Certains disent que le secteur des énergies renouvelables pourrait souffrir sous Trump, car il pourrait annuler des projets d’installation d’éoliennes par exemple, et ces derniers sont souvent remportés par des entreprises européennes.

“C’est un risque, oui, mais il est moins important et moins direct que pour les autres secteurs mentionnés. Trump parle d’annuler l’IRA (Inflation Reduction Act, programme de subsides pour les technologies vertes, entre autres, NDLR) de Biden. Mais de l’autre côté de l’équation, Trump ne veut pas créer plus de dommages au secteur industriel américain. Une annulation complète est donc peu probable, mais des changements le sont. Le secteur du renouvelable européen souffre déjà de la compétition avec la Chine, et cet élément est déjà assez négatif pour les perspectives.”

A quel impact chiffré peut-on s’attendre si Trump était élu président, en termes de croissance du PIB et des résultats des entreprises ?

“Une guerre commerciale complète pourrait soustraire jusqu’à 4,5% de la croissance du PIB mondial, sur les deux à trois ans à venir. C’est un effet très significatif. L’effet sur l’Europe serait un peu moindre, mais quand même important ; il pourrait soustraire 2% de la croissance, sur les trois années à venir. Mais il reste beaucoup d’incertitude autour du degré. Dans un scénario où les taxes sont concentrées sur la Chine, et certaines exportations européennes mais en ne dépassant pas 10%, l’effet serait de 0,5% pour la croissance et de 5% sur les profits des entreprises.”

(Dans le rapport, BCA note également qu’avec Trump à la Maison blanche, l’euro devrait retomber à la parité avec le dollar, voire tomber en dessous).

La désignation de Kamala Harris comme candidate démocrate change-t-elle quelque chose aux perspectives ?

“Marginalement oui. Mais mes collègues analystes de la géopolitique continuent à voir un avantage pour Trump. Il y a deux facteurs qui expliquent cela. Le premier est qu’il y a beaucoup de candidats qui ne sont pas démocrates ou républicains. Kennedy Junior est le plus connu, par exemple. Ils devraient soustraire plus de votes aux démocrates qu’aux républicains, car historiquement, ils nuisent toujours au parti au pouvoir. Le deuxième est la conjoncture économique. BCA s’attend à une récession en 2025 aux États-Unis et il y a des signes que l’emploi commence à se détériorer. Historiquement, les conditions de l’emploi sont une sorte de référendum du parti au pouvoir. Et les ménages continuent à sentir plus pauvres qu’avant l’explosion de l’inflation, car les prix restent élevés. C’est un ensemble de circonstance qui nuit au parti au pouvoir et qui fait que les probabilités que Trump gagne dépassent les 50%.

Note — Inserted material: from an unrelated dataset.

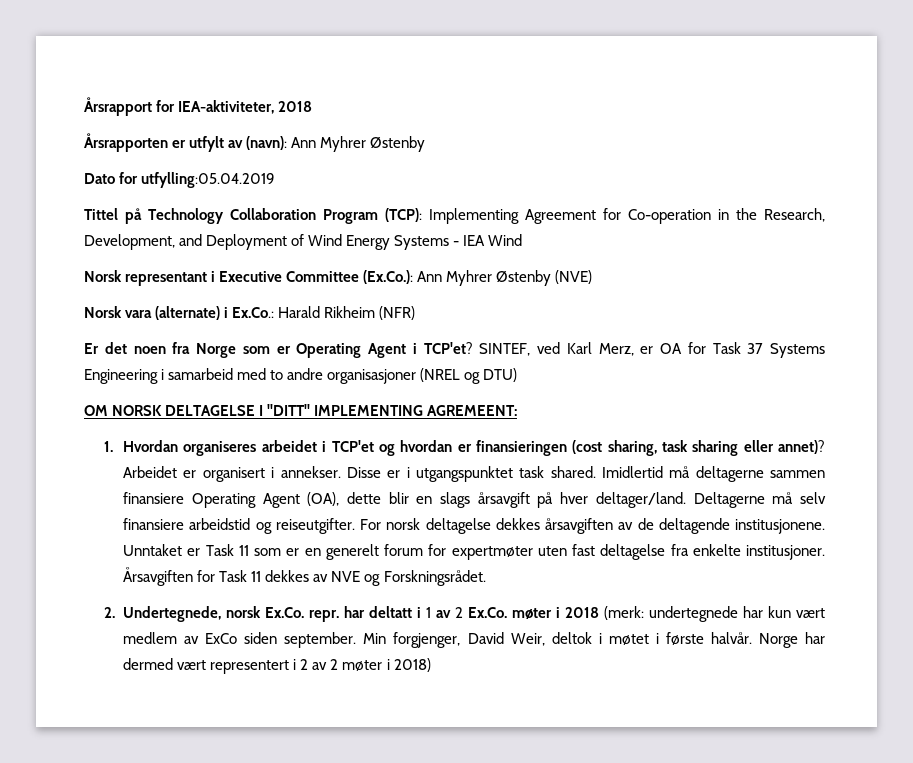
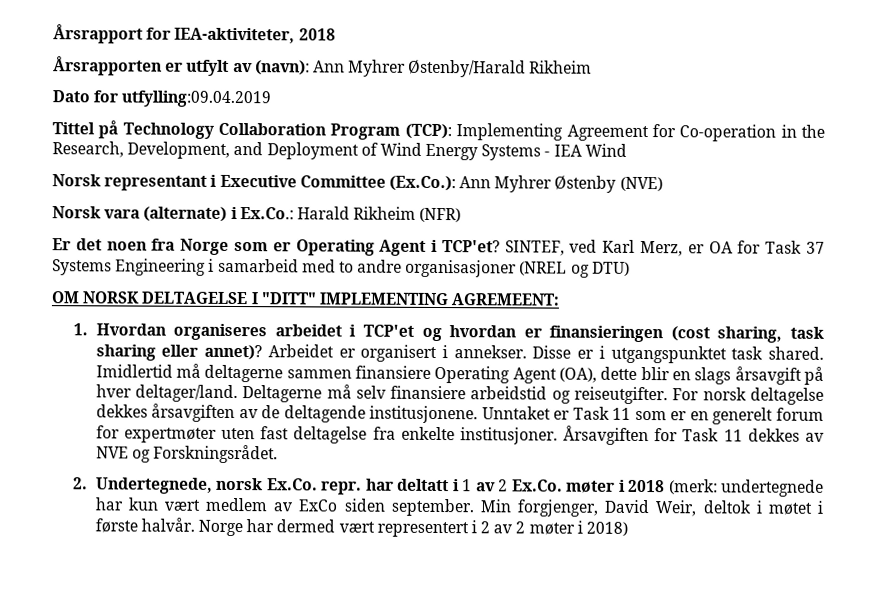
[370,136,426,152] Østenby -> [408,59,593,78] Østenby/Harald Rikheim
[141,172,276,188] utfylling:05.04.2019 -> [121,90,273,108] utfylling:09.04.2019

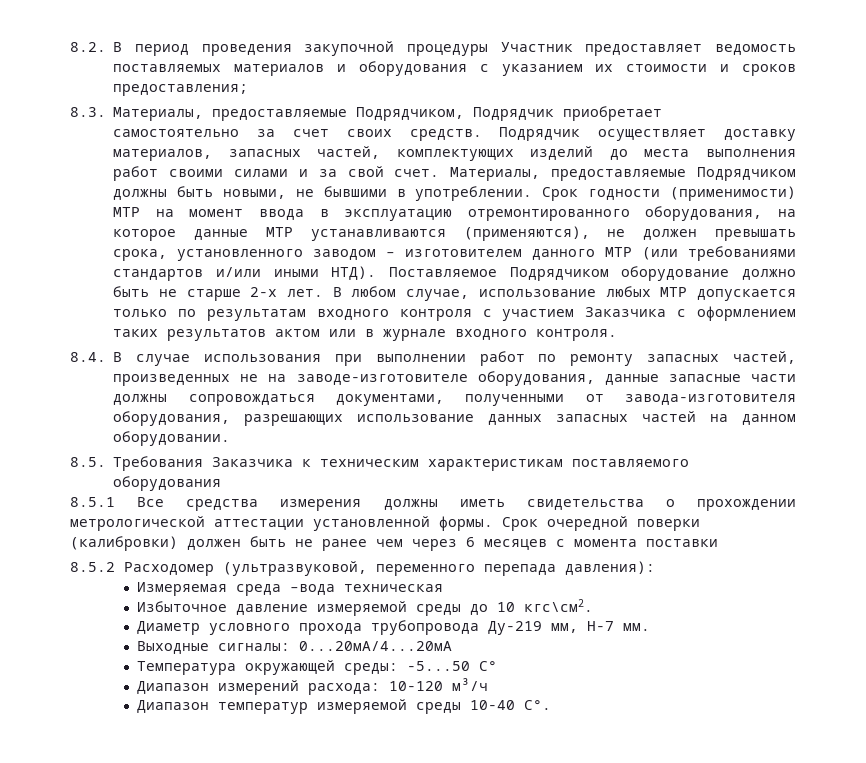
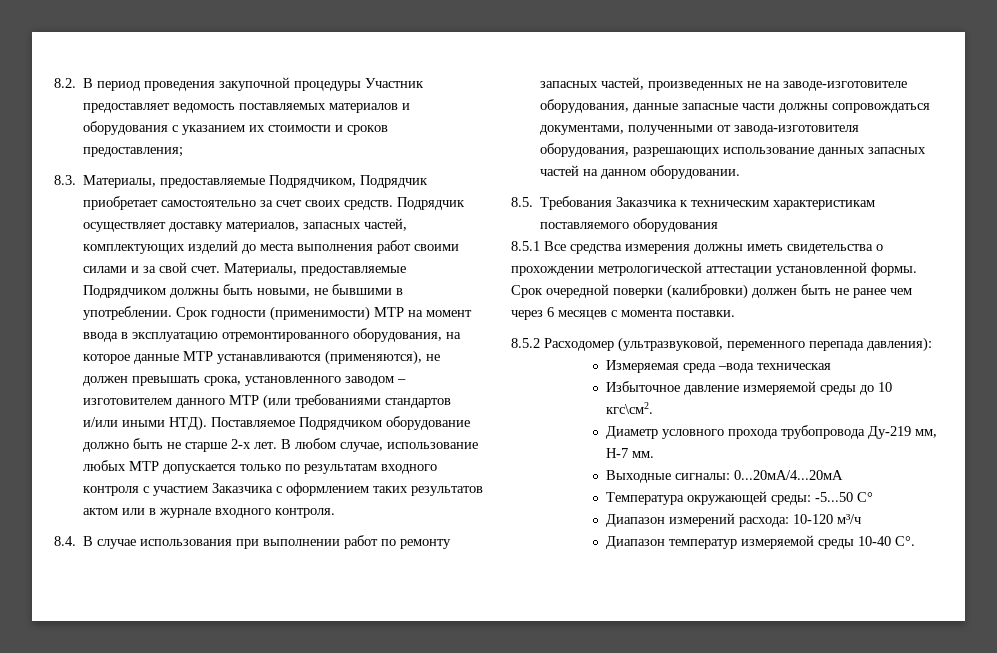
[646,539,718,547] поставки -> [676,310,735,317] поставки.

Il reste un facteur d’incertitude : c’est le vote féminin. Les Républicains ont agressivement soutenu des politiques anti-avortement, ce qui a créé une grande participation du vote féminin anti-républicain aux élections de mi-mandat en 2022. En novembre aussi, cela pourrait être un contrepoids face à la situation économique, qui donne un avantage aux républicains.

On essaie en tout cas de prévoir le sentier le plus probable. Il y a aujourd’hui un effet lune de miel autour de Kamala Harris. Mais une fois que les chiffres de l’emploi se détériorent davantage et qu’on commence à avoir de la clarté sur le programme de Harris, ses idées et ses capacités à communiquer… cet effet diminuera et les risques pour Harris augmenteront. Ces risques pointent vers une baisse dans les sondages, surtout dans les États qui comptent le plus. C’est aujourd’hui qu’elle est au sommet de sa popularité.”